La musique de Marta Gentilucci et la mise en scène d’Antonello Pocetti, associant la voix au mouvement, proposent une réflexion sur la migration, sur les déplacements voulus ou obligés de personnes, soutenue par une symbolique foisonnante.
L’auditoire est tout d’abord plongé au centre d’une manifestation dénonçant les violences faites aux femmes au son de « On ne se taira plus » ou encore « On ne tue jamais par amour », « Céder n’est pas consentir » (qui n’est pas sans rappeler le cri des femmes chiliennes « El violador eres tú - le violeur c’est toi », lors des manifestations féministes en 2019). Puis le chœur se range en colonnes évoquant un déplacement militaire qui se transforme en marche funèbre lorsque les chanteurs se recouvrent la tête avec la capuche de leur manteau noir. La procession peut être également défilé de mode et les costumes signés Maria Grazia Chiuri de la maison Christian Dior participent à la scénographie. Les drapés des longues robes évoquent le chœur antique ce qui, ajouté aux déambulations, propose un visuel fort en lien avec les racines de la musique (« les premiers poètes grecs étaient psalmodiés par des récitants itinérants » rappelle le programme). La symbolique est multiple et le lieu même participe de l’histoire. La structure en aluminium de la Philharmonie offre ainsi un jeu de miroir, invitant le public à passer au travers (et aussi à se laisser traverser par les bruits et autres musiques du parc de La Villette) et à se rendre dans le studio pour la seconde partie.

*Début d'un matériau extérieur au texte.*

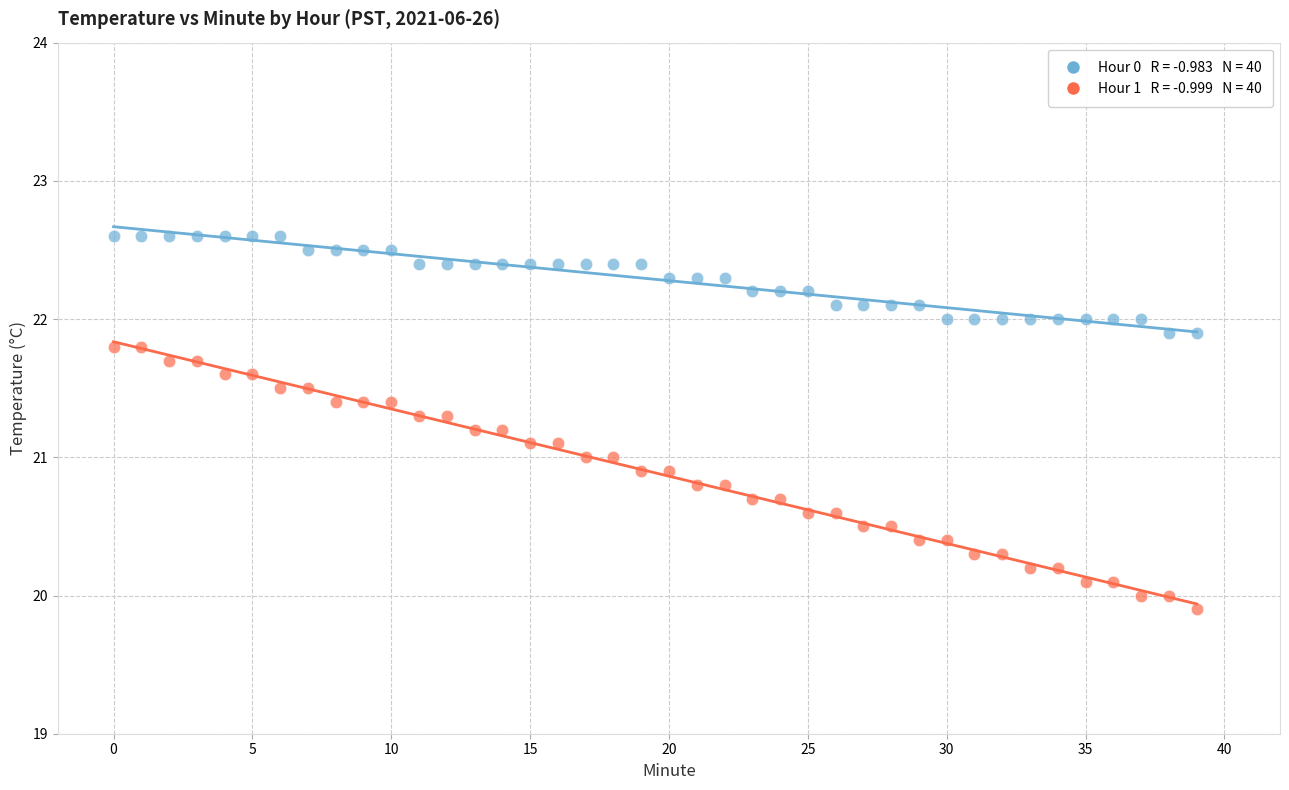

Across all data points, what is the range of Y values (max minus min)?

2.7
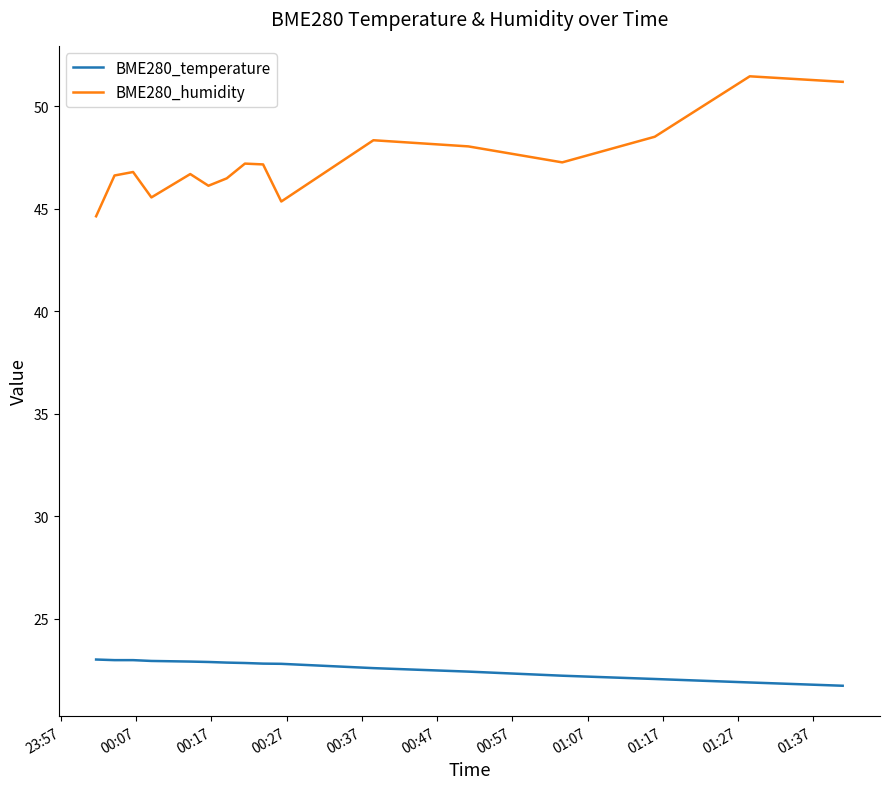

True or false: BME280_temperature and BME280_humidity cross at least once.

False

La voix est au cœur du travail de Marta Gentilucci, revêtant celle des quatre poétesses, Elisa Biagini, Irène Gayraud, Shara McCallum et Evie Shockley qui déclament chacune leur poème dans leur langue respective (italien et français et anglais). « Leur travail sur l’oralité est essentiel, tant dans la création du texte que dans sa transmission, permettant un travail musical en profondeur sur le verbe en tant que son et sur son intégration dans le tissu musical. » Les voix de Sequenza 9.3 apparaissent alors telles des “amplificateurs musicaux”, les chanteurs aguerris de l’ensemble reprenant certains vers des poèmes, accentuant certaines syllabes ou encore soutenant les paroles des comédiennes de nappes sonores mouvantes.
Dans le poème Respirare: passo, pelle, polmone (Respiration : pas, peau poumon) de la poétesse italienne, la voix peine à s’extérioriser et les sss allongés et les kkk bégayés traduisent la difficulté de communication (« Les cordes vocales qui vibrent en vain la fatigue de l’air retenu »). C’est sous forme de dialogue (questions-réponses) que les poétesses Shara McCallum et Evie Shockley interrogent le désir de départ qui peut être « Passage » pour la première (« Toute migration est un oiseau qui prend son envol »), la deuxième prenant la voix d’une prêtresse afin de convoquer toutes les divinités de la mer (qui peut parfois être fatale) pour accompagner les migrants dans leur traversée. Les voix murmurent, halètent et s’intensifient dans « Recoller » d’Irène Gayraud qui donne la parole aux femmes victimes de féminicide.
Si les visages restent impassibles, traduisant l’incapacité à exprimer une émotion, toutes et tous œuvrent dans une communion que Catherine Simonpietri orchestre de main (et de bras) de maître. Rien n’est laissé au hasard et sa gestique précise permet une bonne synchronisation des textes et de la musique. Gestique qu’elle doit amplifier afin d’être vue des quatre coins de la salle et qui parfois, dans ses gestes d’appel, peut revêtir une certaine brusquerie.
Le public adhère immédiatement aux propositions multiples de l’œuvre et de sa réalisation, pluralité résidant déjà dans le titre : Moving still - « en mouvement sans bouger » ou « en mouvement, toujours », ou encore. Les voix engagées dénonçant la misère humaine touchent, le silence suivant invite le public à un ultime déplacement vers leur domicile respectif.